[Study material — start]

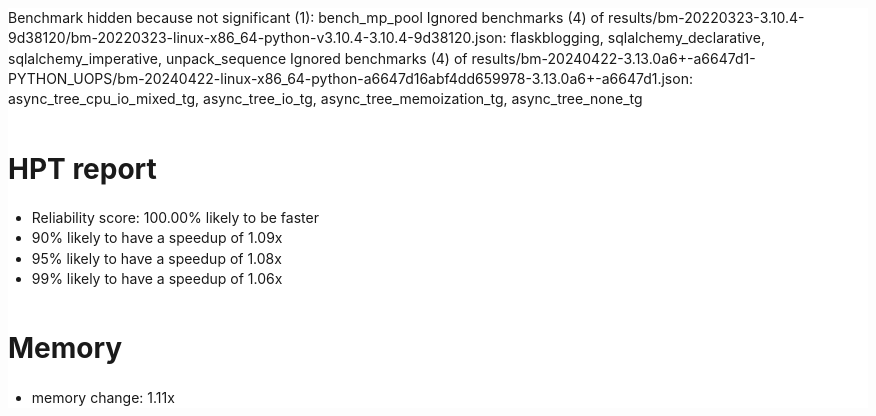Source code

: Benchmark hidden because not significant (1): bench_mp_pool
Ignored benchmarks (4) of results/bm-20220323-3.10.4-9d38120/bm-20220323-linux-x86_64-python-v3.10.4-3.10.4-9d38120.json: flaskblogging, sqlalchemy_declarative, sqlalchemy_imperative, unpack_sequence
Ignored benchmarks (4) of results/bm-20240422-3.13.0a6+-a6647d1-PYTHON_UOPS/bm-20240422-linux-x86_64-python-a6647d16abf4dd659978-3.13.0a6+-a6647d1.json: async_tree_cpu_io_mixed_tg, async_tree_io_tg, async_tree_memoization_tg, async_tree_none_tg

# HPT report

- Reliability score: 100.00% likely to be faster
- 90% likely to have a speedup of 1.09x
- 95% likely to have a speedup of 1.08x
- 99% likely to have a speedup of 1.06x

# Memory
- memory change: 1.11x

[Study material — finish]

Copy the text of the item above character for character, leaving out the picture.

Source code

: Benchmark hidden because not significant (1): bench_mp_pool
Ignored benchmarks (4) of results/bm-20220323-3.10.4-9d38120/bm-20220323-linux-x86_64-python-v3.10.4-3.10.4-9d38120.json: flaskblogging, sqlalchemy_declarative, sqlalchemy_imperative, unpack_sequence
Ignored benchmarks (4) of results/bm-20240422-3.13.0a6+-a6647d1-PYTHON_UOPS/bm-20240422-linux-x86_64-python-a6647d16abf4dd659978-3.13.0a6+-a6647d1.json: async_tree_cpu_io_mixed_tg, async_tree_io_tg, async_tree_memoization_tg, async_tree_none_tg

# HPT report

- Reliability score: 100.00% likely to be faster
- 90% likely to have a speedup of 1.09x
- 95% likely to have a speedup of 1.08x
- 99% likely to have a speedup of 1.06x

# Memory
- memory change: 1.11x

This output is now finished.